> [Dataset entries]:

****

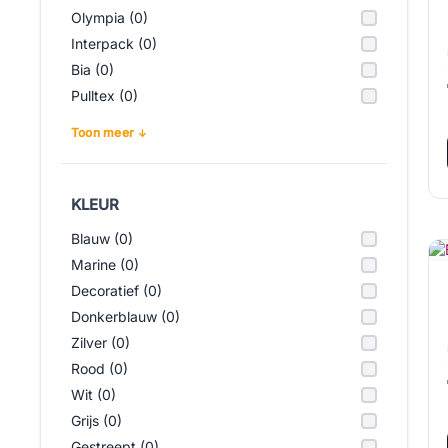
Olympia (0)
Interpack (0)
Bia (0)
Pulltex (0)
Toon meer
KLEUR
Blauw (0)
Marine (0)
Decoratief (0)
Donkerblauw (0)
Zilver (0)
Rood (0)
Wit (0)
Grijs (0)
Gestreept (0)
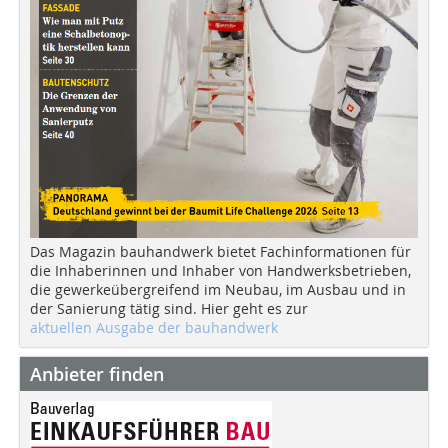
Das Magazin bauhandwerk bietet Fachinformationen für
die Inhaberinnen und Inhaber von Handwerksbetrieben,
die gewerkeübergreifend im Neubau, im Ausbau und in
der Sanierung tätig sind. Hier geht es zur
aktuellen Ausgabe der bauhandwerk
Anbieter finden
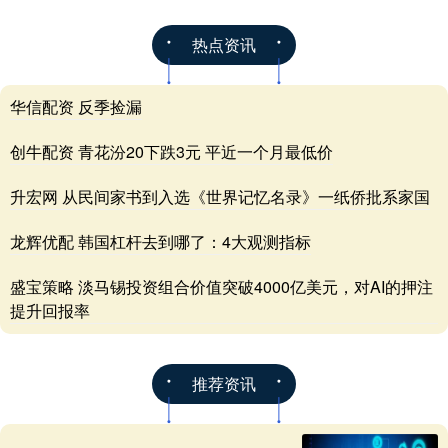
热点资讯
华信配资 反季捡漏
创牛配资 青花汾20下跌3元 平近一个月最低价
升宏网 从民间家书到入选《世界记忆名录》一纸侨批系家国
龙辉优配 韩国杠杆去到哪了：4大观测指标
盛宝策略 淡马锡投资组合价值突破4000亿美元，对AI的押注
提升回报率
推荐资讯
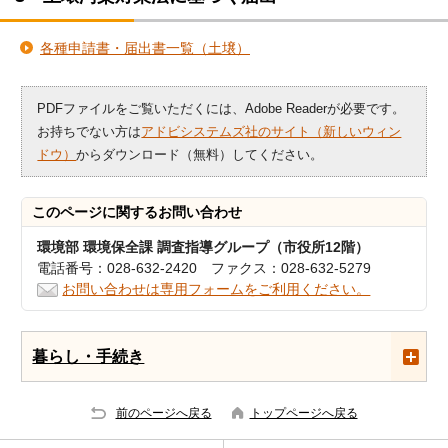
各種申請書・届出書一覧（土壌）
PDFファイルをご覧いただくには、Adobe Readerが必要です。
お持ちでない方は
アドビシステムズ社のサイト（新しいウィン
ドウ）
からダウンロード（無料）してください。
このページに関する
お問い合わせ
環境部 環境保全課 調査指導グループ（市役所12階）
電話番号：028-632-2420 ファクス：028-632-5279
お問い合わせは専用フォームをご利用ください。
暮らし・手続き
前のページへ戻る
トップページへ戻る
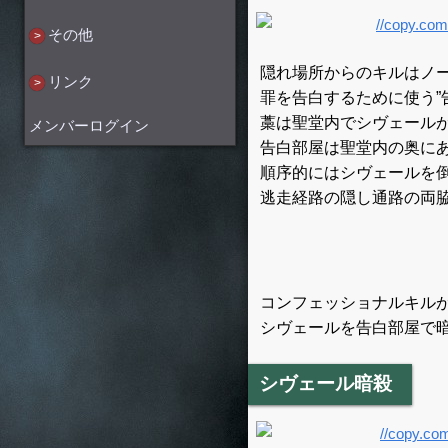
その他
隠れ場所からのキルはノー
リンク
罪を告白するために使う”
藁は聖堂内でシヴェール
メンバーログイン
告白部屋は聖堂内の奥に
順序的にはシヴェールを
逃走経路の隠し通路の両
コンフェッショナルキル
シヴェールを告白部屋で暗
シヴェール暗殺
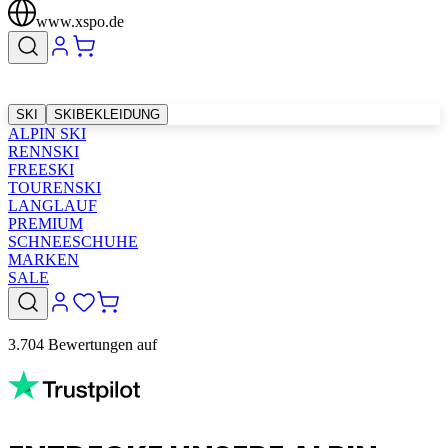
www.xspo.de
SKI
SKIBEKLEIDUNG
ALPIN SKI
RENNSKI
FREESKI
TOURENSKI
LANGLAUF
PREMIUM
SCHNEESCHUHE
MARKEN
SALE
3.704 Bewertungen auf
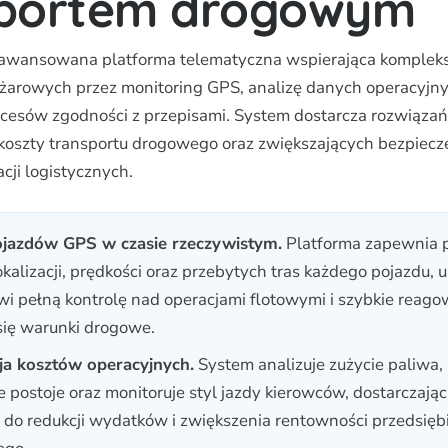
sportem drogowym
zaawansowana platforma telematyczna wspierająca komplek
ężarowych przez monitoring GPS, analizę danych operacyjny
cesów zgodności z przepisami. System dostarcza rozwiązań
koszty transportu drogowego oraz zwiększających bezpiecz
cji logistycznych.
ojazdów GPS w czasie rzeczywistym.
Platforma zapewnia 
okalizacji, prędkości oraz przebytych tras każdego pojazdu, 
i pełną kontrolę nad operacjami flotowymi i szybkie reago
się warunki drogowe.
ja kosztów operacyjnych.
System analizuje zużycie paliwa, 
 postoje oraz monitoruje styl jazdy kierowców, dostarczają
do redukcji wydatków i zwiększenia rentowności przedsięb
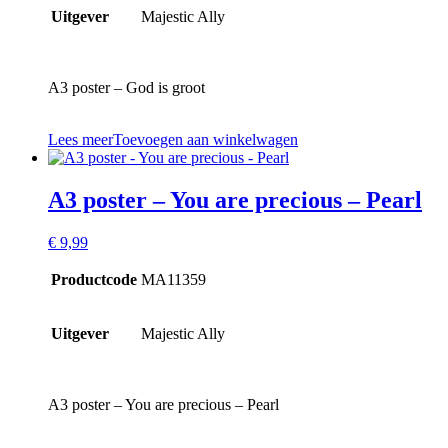
Uitgever
Majestic Ally
A3 poster – God is groot
Lees meer
Toevoegen aan winkelwagen
A3 poster – You are precious – Pearl
€
9,99
Productcode
MA11359
Uitgever
Majestic Ally
A3 poster – You are precious – Pearl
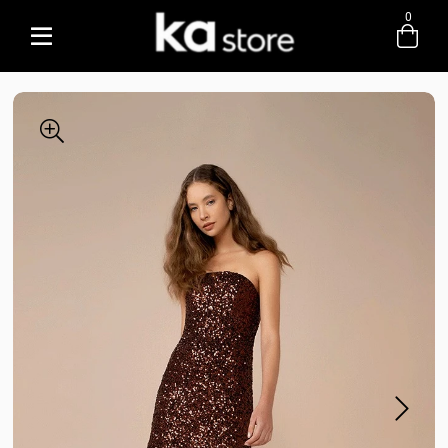
0
Entre com email ou cpf/cnpj
Criar nova conta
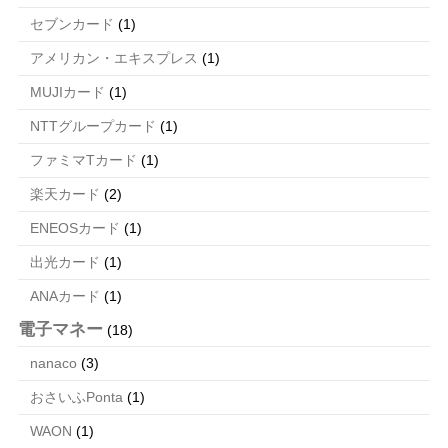
セブンカード
(1)
アメリカン・エキスプレス
(1)
MUJIカード
(1)
NTTグループカード
(1)
ファミマTカード
(1)
楽天カード
(2)
ENEOSカード
(1)
出光カード
(1)
ANAカード
(1)
電子マネー
(18)
nanaco
(3)
おさいふPonta
(1)
WAON
(1)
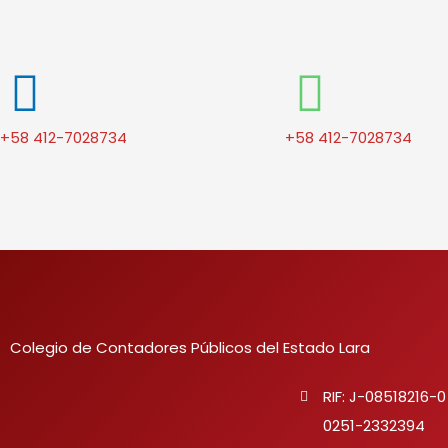
+58 412-7028734
+58 412-7028734
Colegio de Contadores Públicos del Estado Lara
RIF: J-08518216-0
0251-2332394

****

> [What is required]: Taking the entries above, extract every line from the one bearing "3.704 Bewertungen auf" through the one bearing "cesów zgodności z", exactly, with no pictures.

> [Exercise output]:
3.704 Bewertungen auf
sportem drogowym
zaawansowana platforma telematyczna wspierająca komplek
ężarowych przez monitoring GPS, analizę danych operacyjny
cesów zgodności z przepisami. System dostarcza rozwiązań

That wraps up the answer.